● Task requirements
Which lines of the data contain the string "user"? Copy every one.

-- -- --

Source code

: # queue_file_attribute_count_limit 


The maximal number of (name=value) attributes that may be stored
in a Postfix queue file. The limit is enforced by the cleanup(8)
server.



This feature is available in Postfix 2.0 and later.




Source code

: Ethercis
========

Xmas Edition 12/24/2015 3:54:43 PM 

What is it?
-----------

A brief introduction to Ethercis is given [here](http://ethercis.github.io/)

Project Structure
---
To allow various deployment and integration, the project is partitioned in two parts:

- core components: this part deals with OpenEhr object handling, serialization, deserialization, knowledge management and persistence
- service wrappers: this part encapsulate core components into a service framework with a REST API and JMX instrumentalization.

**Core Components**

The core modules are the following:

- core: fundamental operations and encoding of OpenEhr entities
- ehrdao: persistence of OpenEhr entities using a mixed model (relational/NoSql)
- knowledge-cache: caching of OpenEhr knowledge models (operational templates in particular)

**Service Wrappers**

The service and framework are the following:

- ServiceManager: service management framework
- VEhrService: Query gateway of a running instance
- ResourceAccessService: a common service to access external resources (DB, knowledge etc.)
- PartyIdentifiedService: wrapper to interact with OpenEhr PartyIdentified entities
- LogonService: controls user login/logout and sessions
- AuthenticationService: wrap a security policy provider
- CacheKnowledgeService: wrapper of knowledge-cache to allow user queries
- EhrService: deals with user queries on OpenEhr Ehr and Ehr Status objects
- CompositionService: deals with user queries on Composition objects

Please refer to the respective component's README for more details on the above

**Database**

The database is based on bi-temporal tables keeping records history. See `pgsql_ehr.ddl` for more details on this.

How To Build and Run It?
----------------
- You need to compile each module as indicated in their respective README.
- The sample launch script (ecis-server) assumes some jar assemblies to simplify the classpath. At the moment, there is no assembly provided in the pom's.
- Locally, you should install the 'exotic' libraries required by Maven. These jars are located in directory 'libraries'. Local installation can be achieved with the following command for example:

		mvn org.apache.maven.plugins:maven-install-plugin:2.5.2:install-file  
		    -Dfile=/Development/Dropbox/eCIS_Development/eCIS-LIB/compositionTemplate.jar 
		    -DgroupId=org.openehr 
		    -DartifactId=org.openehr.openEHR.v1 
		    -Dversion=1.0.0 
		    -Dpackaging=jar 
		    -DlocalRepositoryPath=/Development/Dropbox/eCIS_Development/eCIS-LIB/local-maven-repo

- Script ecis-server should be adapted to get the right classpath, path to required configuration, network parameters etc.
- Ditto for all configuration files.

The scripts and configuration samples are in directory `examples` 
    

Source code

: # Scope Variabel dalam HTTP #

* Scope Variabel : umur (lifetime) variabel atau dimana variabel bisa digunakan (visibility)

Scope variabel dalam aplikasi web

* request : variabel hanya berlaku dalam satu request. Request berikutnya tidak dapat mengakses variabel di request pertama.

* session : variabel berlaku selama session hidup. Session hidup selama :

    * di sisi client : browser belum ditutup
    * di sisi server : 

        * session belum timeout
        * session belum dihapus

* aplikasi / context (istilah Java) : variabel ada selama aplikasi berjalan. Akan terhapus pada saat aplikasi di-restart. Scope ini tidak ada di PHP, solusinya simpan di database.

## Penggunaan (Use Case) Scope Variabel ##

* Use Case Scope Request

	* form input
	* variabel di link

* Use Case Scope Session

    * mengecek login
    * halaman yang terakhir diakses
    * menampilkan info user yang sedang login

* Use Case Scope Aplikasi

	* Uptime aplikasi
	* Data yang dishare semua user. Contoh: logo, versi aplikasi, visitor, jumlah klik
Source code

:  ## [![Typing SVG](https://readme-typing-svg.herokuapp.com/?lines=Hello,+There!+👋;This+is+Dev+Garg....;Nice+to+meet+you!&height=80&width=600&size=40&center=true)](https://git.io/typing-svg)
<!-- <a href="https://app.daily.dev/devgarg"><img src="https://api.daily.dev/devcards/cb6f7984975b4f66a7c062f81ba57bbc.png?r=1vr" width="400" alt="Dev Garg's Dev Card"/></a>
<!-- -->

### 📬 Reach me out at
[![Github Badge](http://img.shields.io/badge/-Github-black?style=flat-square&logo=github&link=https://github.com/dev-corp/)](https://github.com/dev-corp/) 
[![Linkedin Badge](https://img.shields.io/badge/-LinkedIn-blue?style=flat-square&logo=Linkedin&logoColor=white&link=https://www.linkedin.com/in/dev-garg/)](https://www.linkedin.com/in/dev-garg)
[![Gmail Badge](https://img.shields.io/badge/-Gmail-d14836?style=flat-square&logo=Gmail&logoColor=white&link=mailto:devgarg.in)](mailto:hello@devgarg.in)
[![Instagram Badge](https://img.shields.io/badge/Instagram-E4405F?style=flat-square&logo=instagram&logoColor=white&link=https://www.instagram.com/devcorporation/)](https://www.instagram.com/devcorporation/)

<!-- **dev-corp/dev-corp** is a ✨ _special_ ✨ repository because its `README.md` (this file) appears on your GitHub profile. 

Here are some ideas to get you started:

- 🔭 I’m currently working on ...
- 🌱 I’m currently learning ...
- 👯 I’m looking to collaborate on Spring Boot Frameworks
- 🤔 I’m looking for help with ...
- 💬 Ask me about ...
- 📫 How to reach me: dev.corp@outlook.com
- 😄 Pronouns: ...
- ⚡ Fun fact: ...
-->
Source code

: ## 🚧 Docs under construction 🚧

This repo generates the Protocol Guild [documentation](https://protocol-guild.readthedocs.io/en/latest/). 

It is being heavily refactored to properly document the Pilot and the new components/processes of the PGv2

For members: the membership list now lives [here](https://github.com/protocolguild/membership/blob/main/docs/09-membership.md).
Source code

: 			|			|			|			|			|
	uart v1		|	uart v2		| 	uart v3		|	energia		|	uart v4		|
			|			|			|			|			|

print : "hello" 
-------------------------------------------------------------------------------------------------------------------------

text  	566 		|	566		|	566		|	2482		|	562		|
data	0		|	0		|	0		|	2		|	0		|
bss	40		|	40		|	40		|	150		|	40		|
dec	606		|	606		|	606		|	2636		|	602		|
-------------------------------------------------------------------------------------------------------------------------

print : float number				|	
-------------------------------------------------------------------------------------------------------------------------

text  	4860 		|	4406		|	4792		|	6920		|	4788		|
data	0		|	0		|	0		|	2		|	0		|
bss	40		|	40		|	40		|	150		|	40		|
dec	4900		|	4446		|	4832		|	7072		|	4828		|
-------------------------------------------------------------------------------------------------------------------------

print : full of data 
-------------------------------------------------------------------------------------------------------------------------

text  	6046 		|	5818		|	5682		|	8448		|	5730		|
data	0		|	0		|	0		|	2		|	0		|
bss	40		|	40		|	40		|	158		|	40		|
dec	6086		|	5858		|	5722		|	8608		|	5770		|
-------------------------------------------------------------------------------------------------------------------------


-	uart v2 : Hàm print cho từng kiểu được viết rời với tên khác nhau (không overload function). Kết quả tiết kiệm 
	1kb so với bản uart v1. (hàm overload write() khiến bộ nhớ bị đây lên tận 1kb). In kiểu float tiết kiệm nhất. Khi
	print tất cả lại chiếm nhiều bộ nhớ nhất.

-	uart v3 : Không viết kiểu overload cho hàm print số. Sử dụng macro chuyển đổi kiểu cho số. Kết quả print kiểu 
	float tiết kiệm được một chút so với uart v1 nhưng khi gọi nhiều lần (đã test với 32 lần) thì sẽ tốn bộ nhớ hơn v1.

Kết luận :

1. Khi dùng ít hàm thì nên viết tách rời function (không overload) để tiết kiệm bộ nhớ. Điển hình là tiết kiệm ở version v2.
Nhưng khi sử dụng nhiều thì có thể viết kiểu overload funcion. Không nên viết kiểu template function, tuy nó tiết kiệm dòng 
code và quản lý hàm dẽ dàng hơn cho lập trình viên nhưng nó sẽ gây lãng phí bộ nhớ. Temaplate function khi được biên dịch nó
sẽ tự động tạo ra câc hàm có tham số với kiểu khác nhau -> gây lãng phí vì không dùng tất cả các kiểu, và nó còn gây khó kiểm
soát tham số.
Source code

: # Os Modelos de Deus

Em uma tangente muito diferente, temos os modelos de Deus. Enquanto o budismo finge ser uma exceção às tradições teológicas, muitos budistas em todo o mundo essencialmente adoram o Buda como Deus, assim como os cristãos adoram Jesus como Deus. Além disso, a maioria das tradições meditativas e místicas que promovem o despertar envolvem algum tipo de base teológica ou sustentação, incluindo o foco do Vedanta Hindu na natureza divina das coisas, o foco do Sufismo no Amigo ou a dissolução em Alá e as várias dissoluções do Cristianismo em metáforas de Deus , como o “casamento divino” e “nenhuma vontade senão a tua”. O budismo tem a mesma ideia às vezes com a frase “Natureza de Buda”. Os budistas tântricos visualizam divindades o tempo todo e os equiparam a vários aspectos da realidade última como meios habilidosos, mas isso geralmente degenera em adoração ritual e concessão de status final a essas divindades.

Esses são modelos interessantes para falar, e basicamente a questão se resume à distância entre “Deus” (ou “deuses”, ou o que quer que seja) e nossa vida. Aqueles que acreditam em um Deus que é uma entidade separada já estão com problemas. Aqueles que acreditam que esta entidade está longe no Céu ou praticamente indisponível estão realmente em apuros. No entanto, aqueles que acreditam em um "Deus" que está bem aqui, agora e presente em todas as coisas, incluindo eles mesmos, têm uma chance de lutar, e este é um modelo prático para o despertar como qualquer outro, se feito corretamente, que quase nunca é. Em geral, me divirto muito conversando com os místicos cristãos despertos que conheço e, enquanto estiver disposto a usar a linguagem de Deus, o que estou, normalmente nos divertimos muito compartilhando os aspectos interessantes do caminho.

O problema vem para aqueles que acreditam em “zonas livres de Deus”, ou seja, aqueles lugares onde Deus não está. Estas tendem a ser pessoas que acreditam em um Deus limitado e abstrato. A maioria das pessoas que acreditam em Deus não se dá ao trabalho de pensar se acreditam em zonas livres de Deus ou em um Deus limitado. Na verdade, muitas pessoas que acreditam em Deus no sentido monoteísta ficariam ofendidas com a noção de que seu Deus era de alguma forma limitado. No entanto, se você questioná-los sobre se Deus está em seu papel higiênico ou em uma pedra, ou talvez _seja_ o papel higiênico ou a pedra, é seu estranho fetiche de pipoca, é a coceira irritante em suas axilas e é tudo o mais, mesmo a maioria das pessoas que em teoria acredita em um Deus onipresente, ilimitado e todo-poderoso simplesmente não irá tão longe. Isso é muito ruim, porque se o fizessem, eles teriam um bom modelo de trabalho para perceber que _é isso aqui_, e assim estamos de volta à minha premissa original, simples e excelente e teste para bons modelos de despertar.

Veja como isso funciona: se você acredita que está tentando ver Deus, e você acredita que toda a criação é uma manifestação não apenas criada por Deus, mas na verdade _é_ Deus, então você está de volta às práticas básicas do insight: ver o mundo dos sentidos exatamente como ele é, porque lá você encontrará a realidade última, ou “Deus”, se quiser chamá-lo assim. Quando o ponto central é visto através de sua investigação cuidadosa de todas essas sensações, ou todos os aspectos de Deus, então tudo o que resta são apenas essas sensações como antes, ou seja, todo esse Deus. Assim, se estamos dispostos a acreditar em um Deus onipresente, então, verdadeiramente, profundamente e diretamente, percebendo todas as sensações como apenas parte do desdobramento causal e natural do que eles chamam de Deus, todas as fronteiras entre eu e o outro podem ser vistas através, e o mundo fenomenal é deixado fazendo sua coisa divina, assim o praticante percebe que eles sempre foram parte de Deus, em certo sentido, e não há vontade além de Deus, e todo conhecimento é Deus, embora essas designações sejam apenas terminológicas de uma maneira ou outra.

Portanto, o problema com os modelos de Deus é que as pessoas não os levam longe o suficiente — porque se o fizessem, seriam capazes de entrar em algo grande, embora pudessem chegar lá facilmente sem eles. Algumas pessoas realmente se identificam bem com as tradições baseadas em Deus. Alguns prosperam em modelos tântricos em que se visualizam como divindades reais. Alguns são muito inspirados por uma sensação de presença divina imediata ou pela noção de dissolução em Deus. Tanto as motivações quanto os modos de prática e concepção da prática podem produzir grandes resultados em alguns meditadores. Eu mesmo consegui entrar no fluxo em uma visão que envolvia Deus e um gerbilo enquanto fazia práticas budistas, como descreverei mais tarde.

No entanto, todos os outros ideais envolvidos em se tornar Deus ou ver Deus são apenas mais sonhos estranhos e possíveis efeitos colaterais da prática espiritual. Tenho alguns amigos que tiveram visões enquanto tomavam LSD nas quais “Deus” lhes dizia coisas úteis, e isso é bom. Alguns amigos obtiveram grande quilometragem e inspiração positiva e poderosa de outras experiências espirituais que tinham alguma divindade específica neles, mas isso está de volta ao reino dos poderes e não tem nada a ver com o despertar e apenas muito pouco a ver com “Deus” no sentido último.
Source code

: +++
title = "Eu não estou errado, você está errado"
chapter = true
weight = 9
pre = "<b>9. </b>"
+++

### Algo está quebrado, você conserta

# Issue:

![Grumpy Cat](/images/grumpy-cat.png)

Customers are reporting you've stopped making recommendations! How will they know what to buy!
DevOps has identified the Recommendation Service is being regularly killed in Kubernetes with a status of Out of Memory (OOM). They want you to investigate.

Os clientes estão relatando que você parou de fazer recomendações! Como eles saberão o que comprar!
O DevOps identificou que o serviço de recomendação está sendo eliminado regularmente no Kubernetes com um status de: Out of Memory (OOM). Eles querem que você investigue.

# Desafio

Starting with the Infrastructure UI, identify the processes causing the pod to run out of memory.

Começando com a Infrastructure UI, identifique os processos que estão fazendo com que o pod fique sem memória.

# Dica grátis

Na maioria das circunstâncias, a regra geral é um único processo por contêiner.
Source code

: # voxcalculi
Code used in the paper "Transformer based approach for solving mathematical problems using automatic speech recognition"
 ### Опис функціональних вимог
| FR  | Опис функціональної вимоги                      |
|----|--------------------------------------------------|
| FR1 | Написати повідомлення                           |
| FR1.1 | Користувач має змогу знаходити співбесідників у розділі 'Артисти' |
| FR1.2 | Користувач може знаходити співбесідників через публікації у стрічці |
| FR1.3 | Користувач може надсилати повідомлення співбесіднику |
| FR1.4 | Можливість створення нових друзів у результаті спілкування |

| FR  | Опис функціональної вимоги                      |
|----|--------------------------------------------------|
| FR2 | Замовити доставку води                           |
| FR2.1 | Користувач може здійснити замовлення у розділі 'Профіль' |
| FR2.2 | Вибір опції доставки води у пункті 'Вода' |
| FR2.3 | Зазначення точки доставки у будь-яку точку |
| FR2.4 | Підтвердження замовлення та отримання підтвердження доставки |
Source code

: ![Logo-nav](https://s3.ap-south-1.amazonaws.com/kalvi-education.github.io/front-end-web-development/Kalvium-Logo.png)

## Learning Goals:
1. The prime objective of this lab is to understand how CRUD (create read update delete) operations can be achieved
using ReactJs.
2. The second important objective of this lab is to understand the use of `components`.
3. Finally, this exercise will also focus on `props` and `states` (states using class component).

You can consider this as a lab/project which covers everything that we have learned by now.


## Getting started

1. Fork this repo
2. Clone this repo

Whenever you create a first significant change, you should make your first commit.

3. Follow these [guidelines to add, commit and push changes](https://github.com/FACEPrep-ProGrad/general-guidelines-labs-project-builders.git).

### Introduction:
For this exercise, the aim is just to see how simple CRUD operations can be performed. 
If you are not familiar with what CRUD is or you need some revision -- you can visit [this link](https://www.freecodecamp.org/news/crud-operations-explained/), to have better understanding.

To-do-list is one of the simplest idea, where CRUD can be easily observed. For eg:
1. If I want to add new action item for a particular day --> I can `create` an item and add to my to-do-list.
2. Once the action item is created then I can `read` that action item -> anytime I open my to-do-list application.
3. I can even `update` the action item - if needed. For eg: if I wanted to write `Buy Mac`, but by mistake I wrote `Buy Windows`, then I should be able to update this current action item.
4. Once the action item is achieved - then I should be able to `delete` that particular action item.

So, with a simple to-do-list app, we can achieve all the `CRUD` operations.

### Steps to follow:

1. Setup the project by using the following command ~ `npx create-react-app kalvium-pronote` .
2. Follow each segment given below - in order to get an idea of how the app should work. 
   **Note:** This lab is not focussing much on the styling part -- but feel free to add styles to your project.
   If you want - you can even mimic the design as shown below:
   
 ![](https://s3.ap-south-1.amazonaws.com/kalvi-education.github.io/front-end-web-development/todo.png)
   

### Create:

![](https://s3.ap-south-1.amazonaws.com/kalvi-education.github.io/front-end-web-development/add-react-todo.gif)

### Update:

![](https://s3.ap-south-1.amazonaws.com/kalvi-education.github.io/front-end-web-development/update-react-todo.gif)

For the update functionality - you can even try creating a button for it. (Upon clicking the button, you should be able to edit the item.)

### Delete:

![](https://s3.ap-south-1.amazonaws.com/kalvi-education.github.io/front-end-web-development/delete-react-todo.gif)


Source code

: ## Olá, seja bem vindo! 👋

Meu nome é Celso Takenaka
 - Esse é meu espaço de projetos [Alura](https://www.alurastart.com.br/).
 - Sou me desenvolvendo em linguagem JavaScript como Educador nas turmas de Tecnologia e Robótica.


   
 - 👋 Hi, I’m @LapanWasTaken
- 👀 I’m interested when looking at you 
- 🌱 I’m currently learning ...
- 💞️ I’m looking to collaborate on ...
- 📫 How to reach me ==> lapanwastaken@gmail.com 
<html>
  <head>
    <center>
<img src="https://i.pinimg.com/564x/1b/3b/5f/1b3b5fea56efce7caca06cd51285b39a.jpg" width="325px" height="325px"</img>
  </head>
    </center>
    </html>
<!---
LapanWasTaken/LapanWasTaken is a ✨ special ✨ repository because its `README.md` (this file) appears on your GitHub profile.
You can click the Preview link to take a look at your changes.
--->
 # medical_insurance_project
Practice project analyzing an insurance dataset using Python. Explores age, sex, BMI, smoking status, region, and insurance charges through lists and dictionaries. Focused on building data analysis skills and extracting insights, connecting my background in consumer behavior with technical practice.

-- -- --

● Response
- LogonService: controls user login/logout and sessions
- CacheKnowledgeService: wrapper of knowledge-cache to allow user queries
- EhrService: deals with user queries on OpenEhr Ehr and Ehr Status objects
- CompositionService: deals with user queries on Composition objects
    * menampilkan info user yang sedang login
	* Data yang dishare semua user. Contoh: logo, versi aplikasi, visitor, jumlah klik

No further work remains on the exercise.